Tuesday, February 5, 2013

Beyonce, Sex and Power

As is my custom, when there is an interesting live event on TV, I take to Twitter to follow along with a couple hundred of my dearest friends (whom I don’t know).  In 140 characters at a time we can voice our opinions and one-liners about the Super Bowl to our hearts content.

A few of my Twitter friends took to Twitter to participate in #notbuyingit, which challenged the sex and violence that permeates Super Bowl ads, and I was looking forward to reading their perspectives. Everyone acknowledged the tasteless and the sexist commercials, starting with a particular commercial that we all will be trying to forget for as long as we live.

Once the halftime show began, the tweets came to a halt, presumably because the halftime show isn’t technically a commercial.
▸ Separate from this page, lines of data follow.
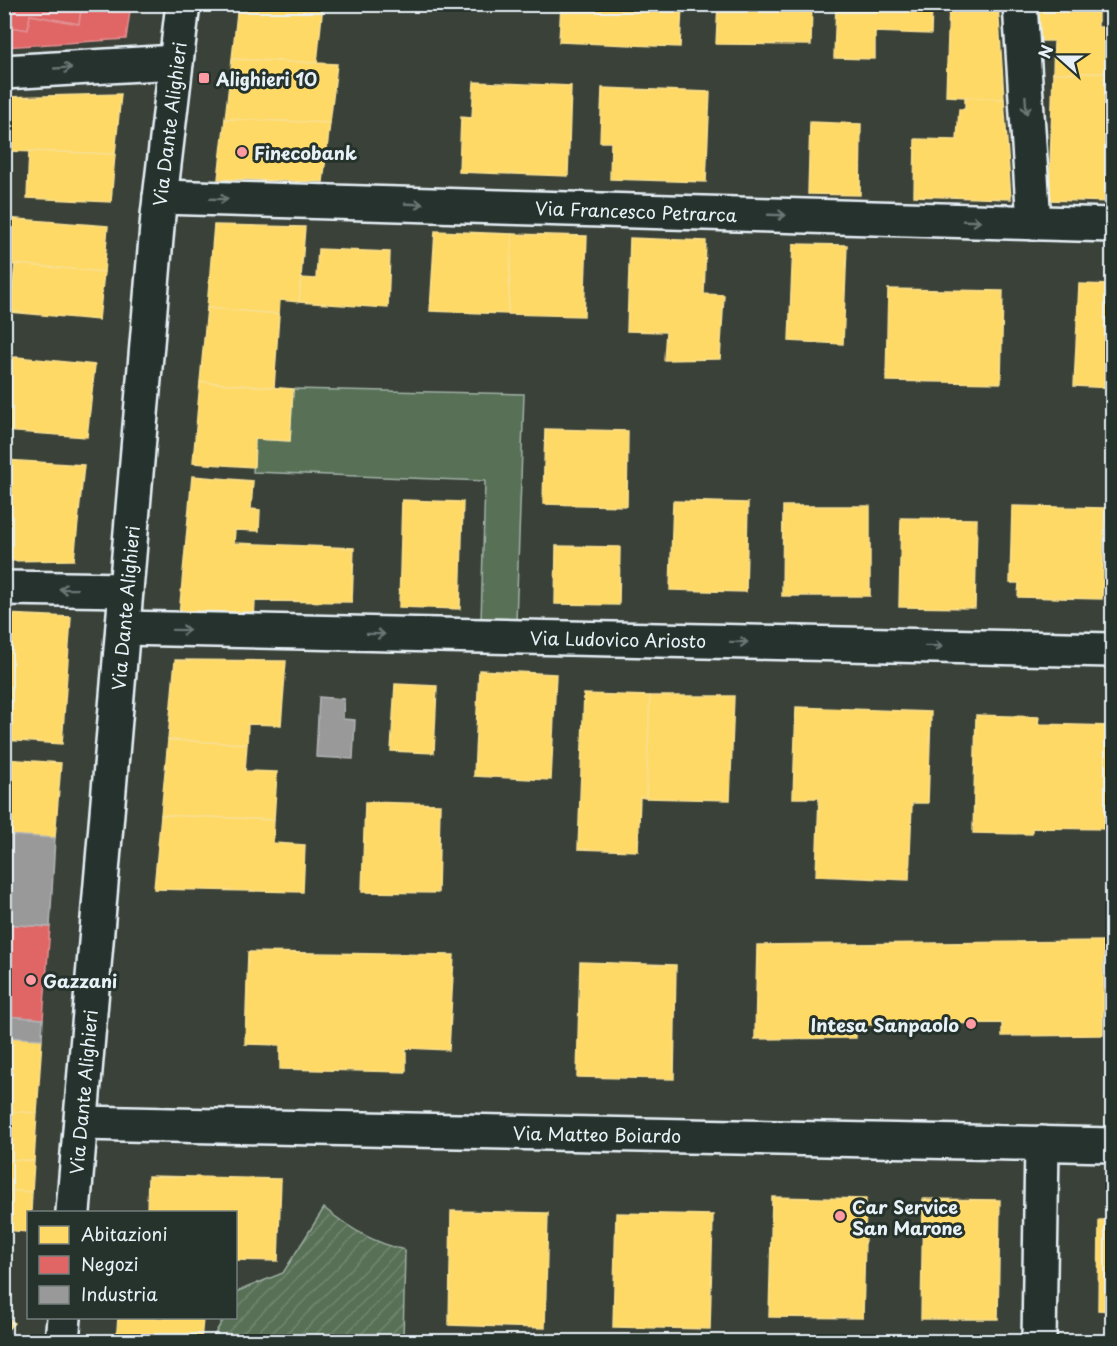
<svg xmlns="http://www.w3.org/2000/svg" width="1117" height="1346" viewBox="0 0 1117 1346" font-family="'Playpen Sans',sans-serif">
<defs>
<pattern id="garden-furrows" width="10" height="10" patternUnits="userSpaceOnUse" patternTransform="scale(1.5)"><rect width="10" height="10" fill="#597156"/><path d="M-1 1l2-2M0 10L10 0M9 11l2-2" fill="none" stroke="#71866f"/></pattern>
</defs>
<rect width="100%" height="100%" fill="#3a4138"/>
<filter id="ink" filterUnits="userSpaceOnUse"><feTurbulence type="fractalNoise" baseFrequency=".0167" numOctaves="2"/><feDisplacementMap in="SourceGraphic" scale="12" xChannelSelector="R" yChannelSelector="G"/><feConvolveMatrix kernelMatrix="1 2 1 2 8 2 1 2 1" color-interpolation-filters="sRGB"/></filter>
<g filter="url(#ink)">
<polygon fill="#597156" stroke="#a0b1a7" stroke-width="1.5" points="293,389 524,394 516,622 481,621 485,481 253,472 255,439 290,441"/>
<path fill="url(#garden-furrows)" stroke="#a0b1a7" stroke-width="1.5" d="M 324,1208 C 351,1229 371,1242 405,1250 L 403,1341 L 212,1341 L 213,1337 L 224,1318 L 236,1318 L 236,1296 L 238,1291 L 283,1273 Z"/>
<g fill="#ffd966" stroke="#f8e092" stroke-width="1.5">
<polygon points="238,4 323,4 317,63 232,59"/>
<polygon points="466,4 517,4 517,6"/>
<polygon points="561,4 682,4 680,47 559,42"/>
<polygon points="718,4 812,4 811,45 716,44"/>
<polygon points="836,4 932,4 931,34 875,32 875,59 834,58"/>
<polygon points="949,4 998,4 1004,99 946,96"/>
<polygon points="1035,4 1098,4 1098,27 1112,27 1111,73 1053,73 1054,41 1034,41"/>
<polygon points="232,59 337,64 330,123 225,119"/>
<polygon points="1053,73 1112,73 1112,202 1049,200"/>
<polygon points="474,82 571,86 568,176 459,172 461,117 472,118"/>
<polygon points="602,88 710,92 706,182 610,179 611,142 600,142"/>
<polygon points="121,94 115,154 4,151 4,97"/>
<polygon points="965,97 1004,99 1011,199 914,196 915,139 957,140 959,109 965,109"/>
<polygon points="225,119 330,123 323,182 218,179"/>
<polygon points="810,122 861,124 860,195 808,194"/>
<polygon points="29,151 115,154 111,202 27,198"/>
<polygon points="4,218 108,226 104,272 4,264"/>
<polygon points="214,225 305,227 299,302 280,300 279,314 207,308"/>
<polygon points="435,231 512,234 508,314 430,311"/>
<polygon points="512,234 587,236 584,316 508,314"/>
<polygon points="630,238 706,241 704,294 724,295 720,359 664,360 666,332 627,331"/>
<polygon points="793,244 847,245 843,344 789,341"/>
<polygon points="318,249 390,252 388,308 299,302 301,278 316,279"/>
<polygon points="15,264 104,272 99,320 10,312"/>
<polygon points="1079,284 1112,285 1112,388 1074,386"/>
<polygon points="888,289 1003,291 1001,383 886,381"/>
<polygon points="207,308 279,314 274,388 200,382"/>
<polygon points="17,357 95,365 87,437 4,431 6,396 4,396 4,358"/>
<polygon points="200,382 293,389 290,441 255,439 254,467 193,463"/>
<polygon points="545,429 628,431 627,506 543,504"/>
<polygon points="4,460 84,465 74,560 4,561"/>
<polygon points="192,476 253,481 251,509 260,510 259,531 235,530 234,543 354,548 352,602 255,601 254,618 179,615"/>
<polygon points="402,500 463,502 460,609 399,607"/>
<polygon points="673,501 748,503 746,592 670,590"/>
<polygon points="783,506 870,506 870,596 782,596"/>
<polygon points="1012,506 1105,508 1102,599 1018,597 1019,583 1010,583"/>
<polygon points="901,518 977,519 975,608 899,607"/>
<polygon points="556,546 620,547 619,605 555,604"/>
<polygon points="4,614 71,617 62,744 4,740"/>
<polygon points="175,660 286,661 281,725 248,724 247,744 168,740"/>
<polygon points="479,670 556,674 551,780 474,776"/>
<polygon points="395,684 437,686 434,753 391,751"/>
<polygon points="584,694 650,696 646,798 640,797 638,851 578,849"/>
<polygon points="650,696 734,696 730,800 646,798"/>
<polygon points="796,707 931,712 928,803 912,803 909,880 816,876 819,798 793,798"/>
<polygon points="976,715 1039,717 1038,724 1112,726 1112,829 1032,828 1032,834 973,833"/>
<polygon points="168,740 247,744 245,771 277,772 274,820 161,815"/>
<polygon points="4,759 61,763 55,838 4,835"/>
<polygon points="365,802 440,804 438,893 362,892"/>
<polygon points="161,815 274,820 273,843 305,845 303,892 154,889"/>
<polygon points="1104,941 1103,1035 1002,1036 1002,1023 930,1024 856,1025 856,1038 755,1039 757,945"/>
<polygon points="248,952 454,955 449,1050 406,1048 406,1072 280,1069 280,1045 245,1044"/>
<polygon points="580,962 676,965 674,1079 577,1077"/>
<polygon points="4,1037 42,1039 37,1113 4,1111"/>
<polygon points="4,1111 37,1113 34,1161 4,1159"/>
<polygon points="4,1159 34,1161 32,1192 4,1190"/>
<polygon points="148,1176 281,1179 278,1261 236,1260 236,1212 147,1212"/>
<polygon points="4,1190 32,1192 31,1212 28,1212 28,1232 4,1230"/>
<polygon points="772,1197 866,1199 863,1318 769,1317"/>
<polygon points="923,1199 1000,1200 998,1319 921,1319"/>
<polygon points="451,1211 548,1213 545,1328 449,1325"/>
<polygon points="616,1213 713,1215 710,1329 613,1327"/>
<polygon points="1099,1220 1112,1220 1112,1311 1098,1310"/>
<polygon points="4,1313 14,1323 4,1333"/>
<polygon points="118,1318 203,1318 201,1342 116,1342"/>
</g>
<g fill="#e06666" stroke="#e29092" stroke-width="1.5">
<polygon points="4,4 82,4 79,24 30,15 28,30 4,26"/>
<polygon points="82,4 131,4 126,39 4,47 4,26 28,30 30,15 79,24"/>
<polygon points="4,924 50,927 43,1019 4,1016"/>
</g>
<g fill="#999" stroke="#b1b3b6" stroke-width="1.5">
<polygon points="319,697 344,699 343,719 355,720 353,759 316,757"/>
<polygon points="4,835 55,838 50,927 4,924"/>
<polygon points="4,1016 43,1019 42,1039 4,1037"/>
</g>
<g fill="none" stroke-linecap="round" stroke-linejoin="round">
<defs>
<g id="minor">
<polyline points="1020,4 1034,223"/>
<polyline points="4,72 176,62"/>
<polyline points="160,197 1112,225"/>
<polyline points="4,588 126,590"/>
<polyline points="123,628 1112,650"/>
<polyline points="81,1123 1112,1145"/>
<polyline points="1039,1342 1042,1143"/>
</g>
<g id="secondary">
<polyline points="73,1212 158,215 183,4"/>
<polyline points="62,1342 64,1318"/>
</g>
</defs>
<use href="#minor" stroke="#e8f1f8" stroke-width="38"/>
<use href="#secondary" stroke="#e8f1f8" stroke-width="38"/>
<use href="#minor" stroke="#26332d" stroke-width="33"/>
<use href="#secondary" stroke="#26332d" stroke-width="33"/>
</g>
<defs><path id="oneway-shaft" d="M-6 0H5M1.5-3L5.5 0L1.5 3" fill="none" stroke-width="1.6" stroke-linecap="round" stroke-linejoin="round" transform="scale(1.5)"/></defs>
<g stroke="#6a7674">
<use href="#oneway-shaft" transform="translate(63 68) rotate(-3)"/>
<use href="#oneway-shaft" transform="translate(1026 105) rotate(86)"/>
<use href="#oneway-shaft" transform="translate(219 199) rotate(2)"/>
<use href="#oneway-shaft" transform="translate(414 204) rotate(2)"/>
<use href="#oneway-shaft" transform="translate(777 215) rotate(2)"/>
<use href="#oneway-shaft" transform="translate(972 221) rotate(2)"/>
<use href="#oneway-shaft" transform="translate(68 589) rotate(-179)"/>
<use href="#oneway-shaft" transform="translate(181 630) rotate(1)"/>
<use href="#oneway-shaft" transform="translate(376 634) rotate(1)"/>
<use href="#oneway-shaft" transform="translate(739 642) rotate(1)"/>
<use href="#oneway-shaft" transform="translate(934 646) rotate(1)"/>
</g>
</g>
<g fill="#ff9aa2" stroke="#26332d" stroke-width="2">
<rect x="198" y="72" width="12" height="12" rx="3"/>
<circle cx="242" cy="152" r="6"/>
<circle cx="31" cy="980" r="6"/>
<circle cx="971" cy="1024" r="6"/>
<circle cx="840" cy="1216" r="6"/>
</g>
<g text-anchor="middle" dominant-baseline="central" stroke-width="6" stroke-linejoin="round" paint-order="stroke">
<g font-size="18" font-weight="bold" fill="#e8f1f8" stroke="#26332d" text-anchor="start">
<text x="216" y="78">Alighieri 10</text>
<text x="254" y="152">Finecobank</text>
<text x="43" y="980">Gazzani</text>
<text x="959" y="1024" text-anchor="end">Intesa Sanpaolo</text>
<text x="852" y="1206">Car Service<tspan x="852" dy="21">San Marone</tspan></text>
</g>
<g font-size="18" fill="#e8f1f8" stroke="#26332d">
<text transform="translate(169 124) rotate(-83)">Via Dante Alighieri</text>
<text transform="translate(636 211) rotate(2)">Via Francesco Petrarca</text>
<text transform="translate(125 608) rotate(-85)">Via Dante Alighieri</text>
<text transform="translate(618 639) rotate(1)">Via Ludovico Ariosto</text>
<text transform="translate(83 1092) rotate(-85)">Via Dante Alighieri</text>
<text transform="translate(597 1134) rotate(1)">Via Matteo Boiardo</text>
</g>
</g>
<rect width="1117" height="1346" fill="none" stroke="#26332d" stroke-width="24"/>
<rect x="12" y="12" width="1093" height="1322" fill="none" stroke="#e8f1f8" stroke-width="2" filter="url(#ink)"/>
<rect x="27" y="1211" width="210" height="108" fill="#26332d" stroke="#747f7e" stroke-width="1.5"/>
<rect x="39" y="1226" width="30" height="18" fill="#ffd966" stroke="#747f7e" stroke-width="1.5"/>
<text x="81" y="1241" font-size="18" fill="#e8f1f8">Abitazioni</text>
<rect x="39" y="1256" width="30" height="18" fill="#e06666" stroke="#747f7e" stroke-width="1.5"/>
<text x="81" y="1271" font-size="18" fill="#e8f1f8">Negozi</text>
<rect x="39" y="1286" width="30" height="18" fill="#999999" stroke="#747f7e" stroke-width="1.5"/>
<text x="81" y="1301" font-size="18" fill="#e8f1f8">Industria</text>
<g transform="translate(1060 57) rotate(291)" stroke="#26332d" stroke-width="4.5" paint-order="stroke">
<path d="M0-4.5L10 22L0 15L-10 22Z" fill="#e8f1f8"/>
<text y="-9" font-size="16" font-weight="bold" text-anchor="middle" fill="#e8f1f8">N</text>
</g>
</svg>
We were reminded, though, that it was Pepsi sponsored, thanks to the prominent graphic at the bottom of our TV screen.

Beyoncé sang and gyrated in front of a stadium and nation mesmerized by the fact that she is now a “hot mom”. Fans of Destiny’s Child got to relive their youth for a few minutes as the reunited band belted out a quick medley in matching skintight leather. Beyoncé seductively blew kisses, licked her lips, gazed towards the camera with her bedroom eyes and I thought to myself, “Surely people will call her or Pepsi out for this hyper-sexual performance.” 

A quick check of my twitter feed revealed no such thing. In fact, she was being celebrated for “looking so great after having a baby” and praised for being fierce and talented, all of which she most certainly is.

The game resumed, along with the tasteless commercials, most notably, an ad for a popular TV show. The shows stars were decked out in even tighter, shorter versions of their already tight, short waitress outfits, dancing in very much the same manner Beyoncé had (albeit with a pole) 30 minutes before. The same people who thoroughly enjoyed Beyoncé were disgusted by the pole dancing waitresses.

What changed? Why was one set of women suggestively dancing on stage in skin tight costumes considered fierce and talented while another set of women doing the same thing are considered objectifying and sexist? Many of those previously mentioned Christian bloggers I follow found the ad disgusting, yet had nothing but complementary things to say about Beyoncé.

My husband suggested that perhaps Beyoncé’s sexuality wasn’t as overt as in the TV ad, and on some levels it wasn’t. She wasn’t the one with a stripper pole, after all. A stripper pole in and of itself lends more sexuality on its own than even Beyoncé herself does. 

I suspect, though, it is because we are more willing to overlook Beyoncé, the “brand”, because many of us have either grown up with her or watched her grow into her current stardom. Her music, her dancing and her costumes are more familiar to us, thus easier to dismiss.

The reality is, if we are really concerned about the hyper-sexuality of today’s culture and the effects it has on women, Beyoncé, and others like her, are as much a threat as the pole dancing TV stars and distasteful Super Bowl ads. Possibly even more so because we can overlook their overt sexuality in favor of a snappy pop songs in the first place.

Since Sunday's game the praise continues for what was, undoubtedly, a powerful performance. Few people who saw it could (or should) deny Beyoncé's talents. After complementing her singing and dancing ability, they would go on to say how sexy she was, that she exuded powerful sexual energy or that she embodied raw sex. Basically, without actually saying it, they were saying that it was her ability to be so sexy that made her powerful.

We reject the idea that men should or could use sexuality to be powerful, so why would we even entertain the idea that women should or could gain power through sexuality? Suppose for a minute that we do believe it's ok to be powerful as a result of our sexuality - why do we perceive one display of sexuality (the pole dancing waitresses) as demeaning, but another (Beyoncé) as powerful? There is no denying that in both cases the women in question have power over the viewer. 

In a day and age where sex slavery is a real and ongoing problem, one where Sacramento is among the nation's top five human trafficking cities and the Super Bowl is the "single largest human trafficking incident in the US", we have to be willing to rethink how we view sexuality. At 2010's Miami Super Bowl Forbes cited that 10,000 prostitutes came into the city just for the event. In the 2011 Dallas Super Bowl there were 133 arrests for underage prostitution. New Orleans, already a city with a partying reputation, is not likely to have better numbers.

Looking at the dirty underbelly of the Super Bowl and the overt sexual imagery it produces, be they demeaning or powerful, it's easy to want to swing the pendulum the other way - towards purity and modesty, both good things. But, like most good things (sexuality being one of them) we have a tendency to pervert and distort in our desire to control our minds and hearts to avoid sin.

In the next few weeks I'd like to spend some time talking about sexuality, how it's portrayed in the media, lust, modesty and purity, what the Bible says about these things and how we are to live modestly and with pure hearts in a world that worships sex. Will you pray for me as I take on such a difficult topic?